BEGIN EXTRACTED INFORMATION
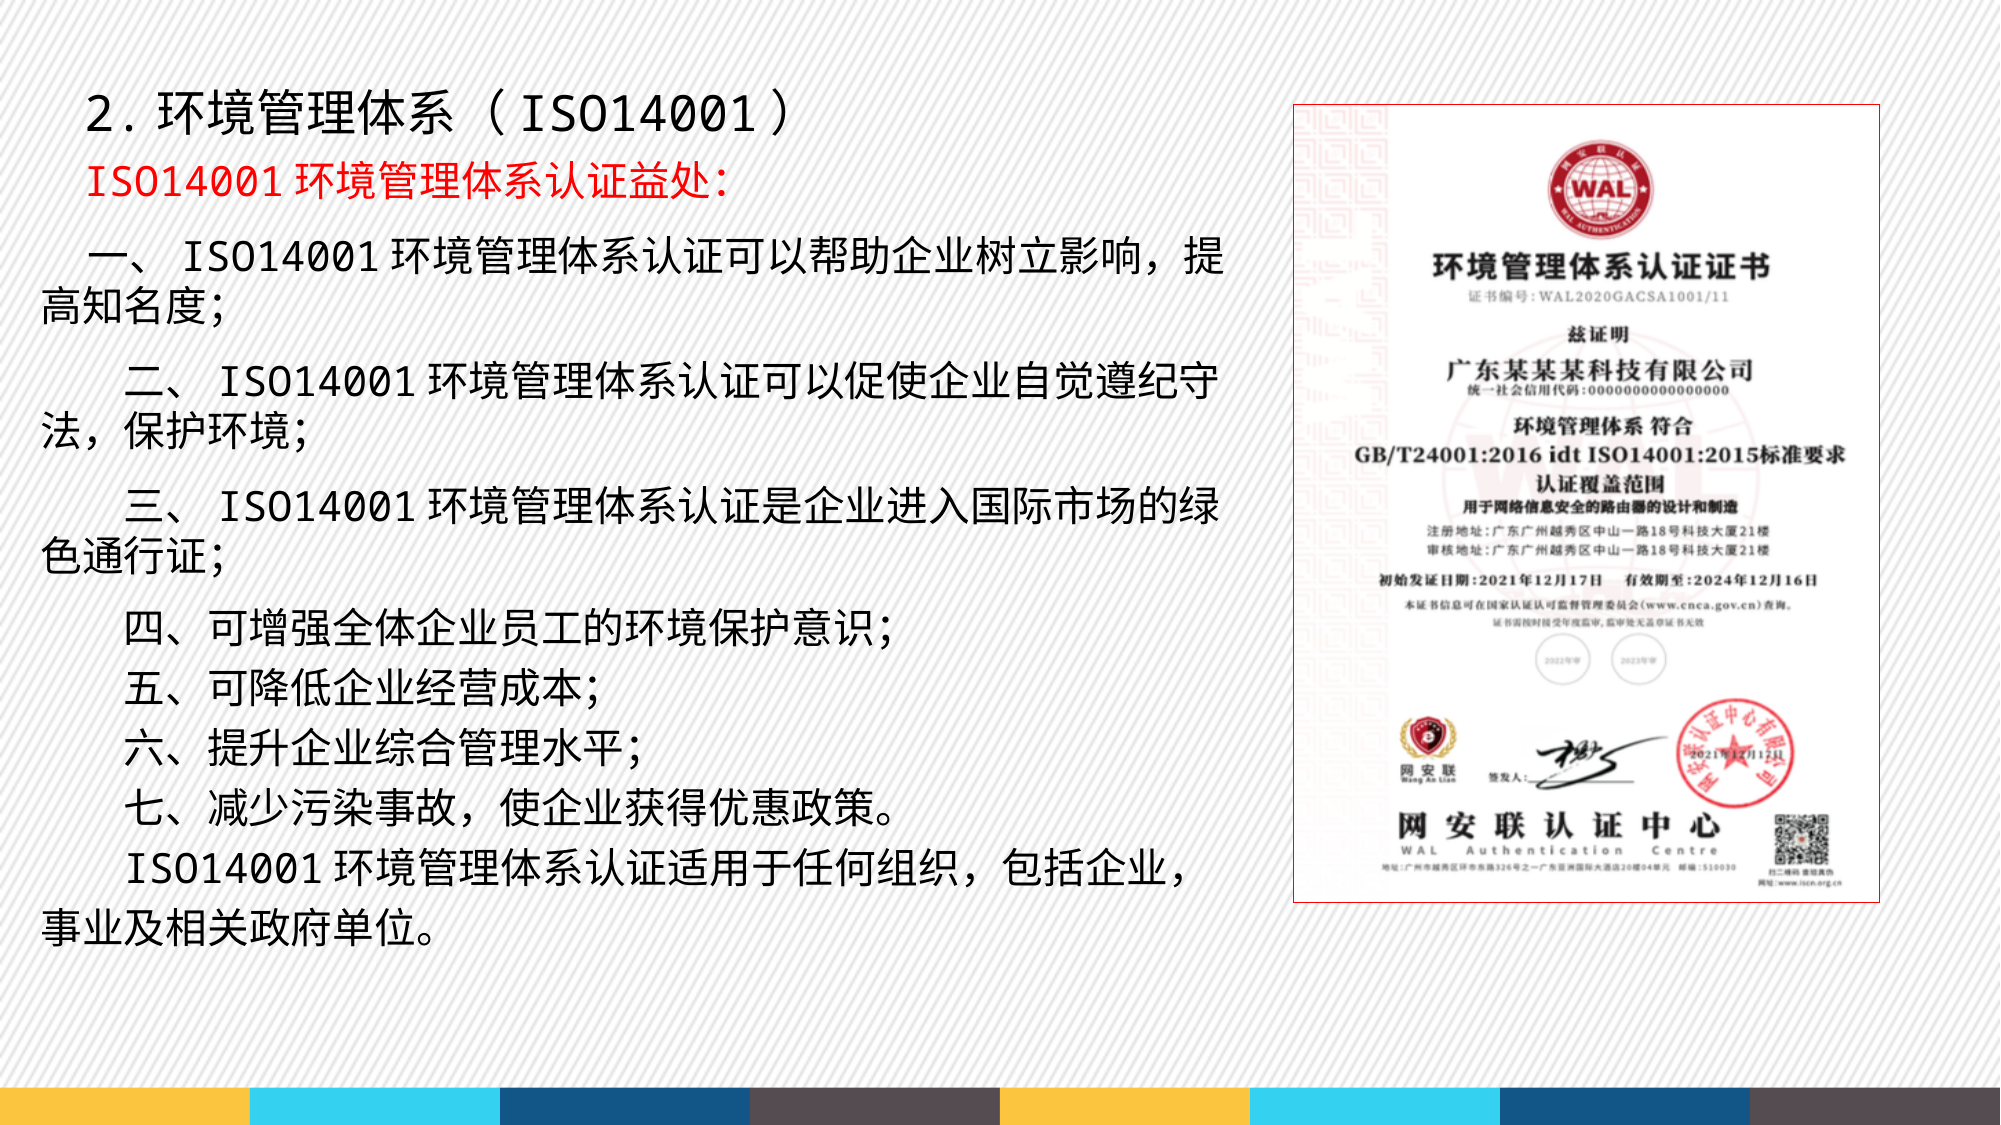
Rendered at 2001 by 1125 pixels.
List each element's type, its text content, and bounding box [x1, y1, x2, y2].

picture [0, 0, 2000, 1087]
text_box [0, 1087, 2000, 1125]
text_box 2.环境管理体系（ISO14001） ISO14001环境管理体系认证益处： 一、ISO14001环境管理体系认证可以帮助企业树立影响，提高知名度； 二、ISO14001环境管理体系认证可以促使企业自觉遵纪守法，保护环境； 三、ISO14001环境管理体系认证是企业进入国际市场的绿色通行证； 四、可增强全体企业员工的环境保护意识； 五、可降低企业经营成本； 六、提升企业综合管理水平； 七、减少污染事故，使企业获得优惠政策。 ISO14001环境管理体系认证适用于任何组织，包括企业，事业及相关政府单位。 [25, 74, 1250, 960]
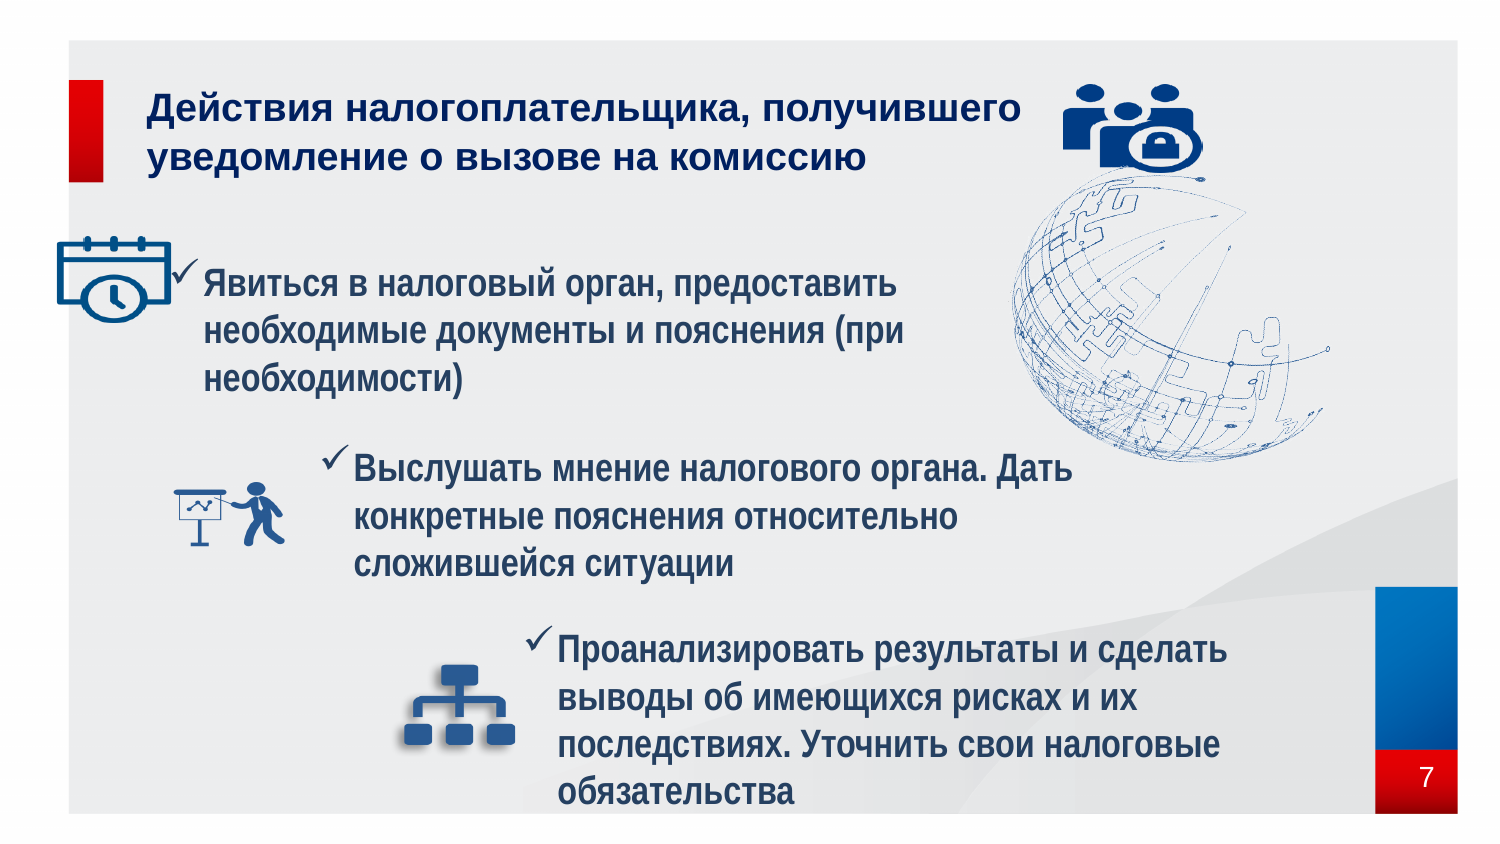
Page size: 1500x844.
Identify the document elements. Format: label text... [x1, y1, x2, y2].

title Действия налогоплательщика, получившего уведомление о вызове на комиссию [134, 61, 1425, 198]
text_box Выслушать мнение налогового органа. Дать конкретные пояснения относительно сложившейся ситуации [305, 435, 1106, 592]
picture [0, 0, 1500, 844]
text_box [147, 201, 1009, 254]
text_box Проанализировать результаты и сделать выводы об имеющихся рисках и их последствиях. Уточнить свои налоговые обязательства [509, 616, 1356, 820]
slide_number 7 [1365, 743, 1468, 822]
text_box Явиться в налоговый орган, предоставить необходимые документы и пояснения (при необходимости) [155, 249, 963, 406]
END EXTRACTED INFORMATION
→ **EXERCISE REQUIREMENTS**: With the pictures left out, write out exactly the lines above from the one containing "List each element's" through the one containing "Page size: 1500x844.".

→ **OUTPUT FOR THIS EXERCISE**:
List each element's type, its text content, and bounding box [x1, y1, x2, y2].

picture [0, 0, 2000, 1087]
text_box [0, 1087, 2000, 1125]
text_box 2.环境管理体系（ISO14001） ISO14001环境管理体系认证益处： 一、ISO14001环境管理体系认证可以帮助企业树立影响，提高知名度； 二、ISO14001环境管理体系认证可以促使企业自觉遵纪守法，保护环境； 三、ISO14001环境管理体系认证是企业进入国际市场的绿色通行证； 四、可增强全体企业员工的环境保护意识； 五、可降低企业经营成本； 六、提升企业综合管理水平； 七、减少污染事故，使企业获得优惠政策。 ISO14001环境管理体系认证适用于任何组织，包括企业，事业及相关政府单位。 [25, 74, 1250, 960]
Page size: 1500x844.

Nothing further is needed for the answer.